就在他準備離開時,忽然聽到外面傳來腳步聲,似乎是王富貴起夜了。凌風趕緊躲到一個大花瓶後面,屏住呼吸。
王富貴穿著睡衣,罵罵咧咧地走了進來:“這群廢物,連個院子都看不好,有甚麼動靜?”他走到藏寶閣門口,看到門開著,頓時臉色大變,衝了進去,“我的寶貝!我的寶貝呢!”
看到空蕩蕩的藏寶閣,王富貴眼前一黑,差點暈過去。他尖叫著:“有賊!抓賊啊!快來人啊!”
凌風知道不能再等了,趁著外面的家丁還沒進來,從窗戶跳了出去,幾個起落就消失在夜色中。
離開地主家後,凌風沒有直接回柴房,而是繞到糧倉前面,用刀砍斷了門鎖,又在周圍放了幾把火——不是真的放火,只是點了些乾草,讓煙霧飄起來,吸引村民的注意。
做完這一切,他才悄悄回了柴房。
沒過多久,外面就傳來了喧鬧聲。先是有人發現了敞開的糧倉,大喊著“糧倉開了”,接著越來越多的村民湧了過去。大家看到滿倉的糧食,都紅了眼,再也顧不上甚麼規矩,瘋了一樣往家裡搶。
王富貴聽到動靜,帶著家丁趕過來,看到村民在搶自己的糧食,氣得暴跳如雷,指揮家丁往死裡打。但村民被飢餓逼瘋了,哪裡還怕他們,反而拿起鋤頭扁擔,跟家丁打了起來。

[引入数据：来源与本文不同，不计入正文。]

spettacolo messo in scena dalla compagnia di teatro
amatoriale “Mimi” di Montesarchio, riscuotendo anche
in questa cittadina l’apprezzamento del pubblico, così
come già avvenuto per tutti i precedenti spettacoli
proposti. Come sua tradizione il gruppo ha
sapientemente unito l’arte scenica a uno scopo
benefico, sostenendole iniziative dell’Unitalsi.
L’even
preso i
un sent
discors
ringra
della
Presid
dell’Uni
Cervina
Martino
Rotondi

場面一片混亂,哭喊聲、慘叫聲、怒罵聲此起彼伏。王富貴平時得罪的人太多,此刻沒人幫他,反而有不少人趁機報復,對著他拳打腳踢。很快,王富貴和他的家人就被憤怒的村民圍在中間,慘叫聲越來越弱,最後沒了聲息。
凌風站在柴房門口,遠遠地看著這一切,臉上沒有任何表情。他知道,這是王富貴咎由自取,就算沒有他,這一天也遲早會來。
天快亮的時候,喧鬧聲漸漸平息,糧倉被搶空了,王富貴一家被打死在院子裡,家丁們死的死,跑的跑,曾經風光無限的地主家,一夜之間就敗落了。
村民們搶到糧食後,都各自回了家,沒人知道凌風這個“始作俑者”。
柴房裡,凌慧和凌萍看著凌風從空間裡拿出來的糧食和財物,都驚呆了。
“風哥哥,你……你真的把地主家的東西都搬空了?”凌萍不敢相信地看著那些金銀首飾。
“嗯。”凌風點了點頭,“王富貴已經死了,以後沒人再來找咱們麻煩了。這些糧食夠咱們吃很久了,等過陣子風頭過了,咱們就離開這裡。”
念兒不懂大人們在說甚麼,只是好奇地看著那些亮晶晶的首飾,伸手想去摸。
“這些東西現在沒用,先收起來。”凌風把首飾放回空間,“咱們還是先想想怎麼過好眼前的日子吧。”
他知道,地主家被搶只是暫時的平靜,更大的危機還在後面。兵荒馬亂的日子遲早會來,他必須抓緊時間提升實力,儲備更多的物資,才能在這亂世中保護好自己和身邊的人。
窗外的天漸漸亮了,陽光透過柴房的縫隙照進來,在地上投下斑駁的光影。凌風看著這一切,眼神堅定。無論未來有多少艱難險阻,他都有信心闖過去,因為他不僅有空間和《潛龍訣》,還有身邊的親人,這就是他最大的底氣。